Required work => All lines in the data below carrying the string "plans" are to be located and copied.

(Beginning of Input data)

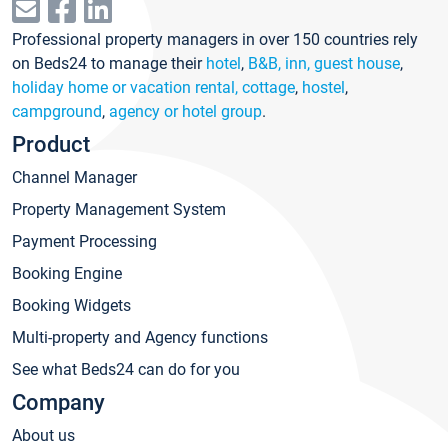
Professional property managers in over 150 countries rely
on Beds24 to manage their
hotel
,
B&B, inn, guest house
,
holiday home or vacation rental, cottage
,
hostel
,
campground
,
agency or hotel group
.
Product
Channel Manager
Property Management System
Payment Processing
Booking Engine
Booking Widgets
Multi-property and Agency functions
See what Beds24 can do for you
Company
About us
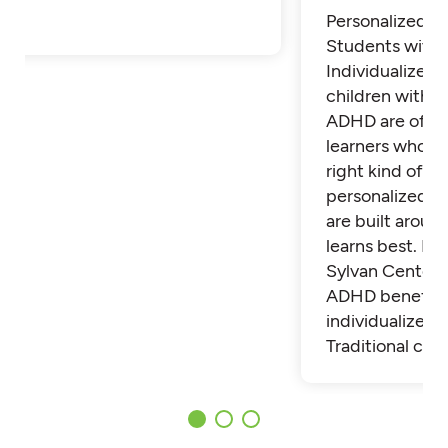
Personalized Tu
Students with
Individualized 
children with 
ADHD are often
learners who th
right kind of su
personalized t
are built aroun
learns best. Fi
Sylvan Center 
ADHD benefit 
individualized t
Traditional cla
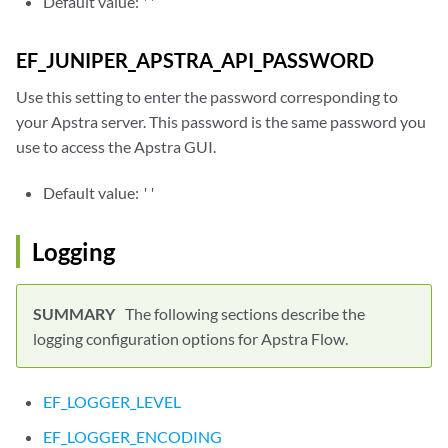
Default value:
''
EF_JUNIPER_APSTRA_API_PASSWORD
Use this setting to enter the password corresponding to
your Apstra server. This password is the same password you
use to access the Apstra GUI.
Default value:
''
Logging
The following sections describe the
logging configuration options for Apstra Flow.
EF_LOGGER_LEVEL
EF_LOGGER_ENCODING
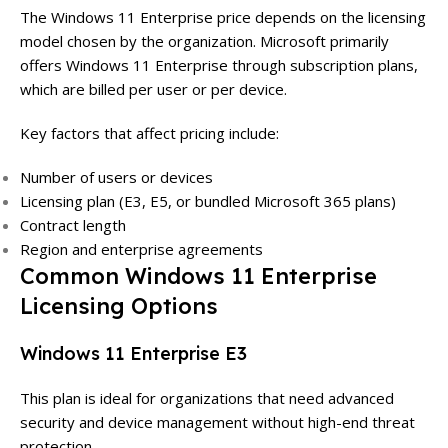
The Windows 11 Enterprise price depends on the licensing
model chosen by the organization. Microsoft primarily
offers Windows 11 Enterprise through subscription plans,
which are billed per user or per device.
Key factors that affect pricing include:
Number of users or devices
Licensing plan (E3, E5, or bundled Microsoft 365 plans)
Contract length
Region and enterprise agreements
Common Windows 11 Enterprise
Licensing Options
Windows 11 Enterprise E3
This plan is ideal for organizations that need advanced
security and device management without high-end threat
protection.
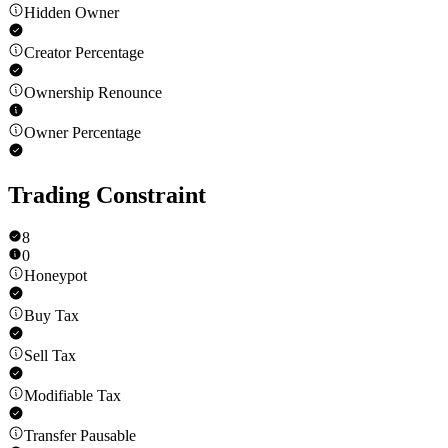
Hidden Owner
Creator Percentage
Ownership Renounce
Owner Percentage
Trading Constraint
8
0
Honeypot
Buy Tax
Sell Tax
Modifiable Tax
Transfer Pausable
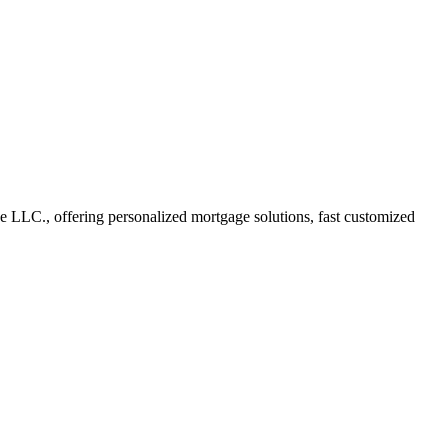
LLC., offering personalized mortgage solutions, fast customized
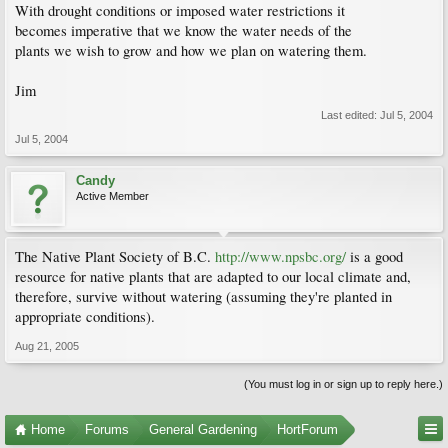
With drought conditions or imposed water restrictions it
becomes imperative that we know the water needs of the
plants we wish to grow and how we plan on watering them.
Jim
Last edited:
Jul 5, 2004
Jul 5, 2004
Candy
Active Member
The Native Plant Society of B.C.
http://www.npsbc.org/
is a good
resource for native plants that are adapted to our local climate and,
therefore, survive without watering (assuming they're planted in
appropriate conditions).
Aug 21, 2005
(You must log in or sign up to reply here.)
Home
Forums
General Gardening
HortForum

(End of Input data)

Answer box =>
offers Windows 11 Enterprise through subscription plans,
Licensing plan (E3, E5, or bundled Microsoft 365 plans)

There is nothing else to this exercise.